あまり攻撃したくはないが、話を聞いてくれないんじゃ鎧を召還して、一度黙らせる意外にこの戦いを終わらせる方法が思いつかない。

仕方がないか……俺が剣を頭上に振り上げ、鎧を召還しようとしたその時だった。

【テレポート】

若干の距離が開いていたから少し油断していた……。
魔法使いがその場から消えたかと思ったら、突如として目の前に現れ、鉤爪を勢いよく突き出す。

この距離ではかわすことはできない。

俺は反射的に二刀の剣をクロスさせ、鉤爪を防御する……が、かなりの衝撃を受け俺は数十メートル吹き飛ばされ、両手に持っていた魔戒剣は地面に落としてしまう。

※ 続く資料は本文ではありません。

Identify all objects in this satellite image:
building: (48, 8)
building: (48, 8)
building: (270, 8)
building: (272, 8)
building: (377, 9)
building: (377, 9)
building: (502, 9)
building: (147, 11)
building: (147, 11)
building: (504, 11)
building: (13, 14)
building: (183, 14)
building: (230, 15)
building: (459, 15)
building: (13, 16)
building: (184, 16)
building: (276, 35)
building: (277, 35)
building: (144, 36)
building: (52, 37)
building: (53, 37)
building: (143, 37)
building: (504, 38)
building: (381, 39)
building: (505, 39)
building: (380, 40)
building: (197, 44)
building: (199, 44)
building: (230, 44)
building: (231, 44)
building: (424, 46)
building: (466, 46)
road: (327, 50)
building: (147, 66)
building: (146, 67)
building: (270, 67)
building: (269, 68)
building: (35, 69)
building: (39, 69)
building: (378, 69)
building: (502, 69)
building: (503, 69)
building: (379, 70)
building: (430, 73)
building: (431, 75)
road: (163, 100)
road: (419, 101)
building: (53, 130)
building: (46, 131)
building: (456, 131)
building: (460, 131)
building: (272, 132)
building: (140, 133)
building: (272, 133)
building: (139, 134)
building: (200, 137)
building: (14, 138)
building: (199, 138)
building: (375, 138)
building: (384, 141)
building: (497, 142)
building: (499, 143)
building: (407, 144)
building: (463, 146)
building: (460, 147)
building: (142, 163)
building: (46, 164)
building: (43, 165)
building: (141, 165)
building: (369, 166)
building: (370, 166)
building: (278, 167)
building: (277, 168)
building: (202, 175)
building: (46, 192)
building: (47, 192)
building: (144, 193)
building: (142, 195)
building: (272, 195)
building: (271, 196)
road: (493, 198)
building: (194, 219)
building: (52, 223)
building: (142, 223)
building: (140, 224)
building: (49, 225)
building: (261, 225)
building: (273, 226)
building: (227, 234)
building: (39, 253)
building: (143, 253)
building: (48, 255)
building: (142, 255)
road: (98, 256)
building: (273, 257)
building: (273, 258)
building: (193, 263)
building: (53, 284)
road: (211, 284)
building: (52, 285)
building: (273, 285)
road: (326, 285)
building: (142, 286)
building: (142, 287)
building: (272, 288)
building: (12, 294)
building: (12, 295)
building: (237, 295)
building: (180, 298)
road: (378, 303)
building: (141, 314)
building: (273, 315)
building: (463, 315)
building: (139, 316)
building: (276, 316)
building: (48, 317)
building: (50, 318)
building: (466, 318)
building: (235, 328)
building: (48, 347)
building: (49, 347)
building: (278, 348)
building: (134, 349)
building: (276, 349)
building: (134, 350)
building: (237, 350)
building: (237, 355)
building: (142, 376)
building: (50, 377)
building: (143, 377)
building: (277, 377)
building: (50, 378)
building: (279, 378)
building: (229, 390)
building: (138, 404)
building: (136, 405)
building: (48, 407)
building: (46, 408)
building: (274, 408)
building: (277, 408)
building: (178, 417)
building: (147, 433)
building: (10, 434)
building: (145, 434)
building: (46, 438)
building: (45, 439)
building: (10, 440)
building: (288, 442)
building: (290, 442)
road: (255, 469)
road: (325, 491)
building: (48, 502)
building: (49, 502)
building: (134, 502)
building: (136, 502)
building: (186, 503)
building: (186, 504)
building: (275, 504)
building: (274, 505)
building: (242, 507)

魔戒剣で防御してもこの威力とは……少し魔法使いを見くびっていたかもしれない。

「真由ちゃん待って!」

女刑事が俺と魔法使いの間に割って入る……。

「真由ちゃん、この人はファントムじゃないわ」

「えっ!?……でもこの人の身のこなし方は一般人とは思えませんけど……」

「彼は魔戒騎士……魔法使いと同じで希望を守る為に戦っているそうよ」

「じゃあなんで拳銃を?」

「敵か味方か分からなかったから仕方なく……でもこの人は少なくとも悪い人じゃない」

「何で分かるんですか?」

「私をファントムから助けてくれたし、真由ちゃんと戦っている時にも自分から攻撃しなかったから」

できるならもっと早く割り込んでほしかったが……、
まぁいい……この無意味な戦いが終わってくれて。
俺は彼女たちが会話しているうちに地面に転がった二本の魔戒剣を拾い、背を向けて歩き出す。

「待って!」

気づかないうちに立ち去ろうとしたが、女刑事に気づかれてしまう。

「さっきはすいませんでした!私たちに力を貸して欲しい事があるの!」

さっきまで敵視していて、力を貸せとは都合が良すぎる。
まず俺には指令がある。
こんなところで道草くってる場合でもない。

「貸す義理はねぇ」

「明日の午後二時に鳥井坂署で待ってるから!」

あの女刑事とは今後一切会う事はないだろうし会う気もない。
俺は背を向けて、歩き出しその場を去ったのだった。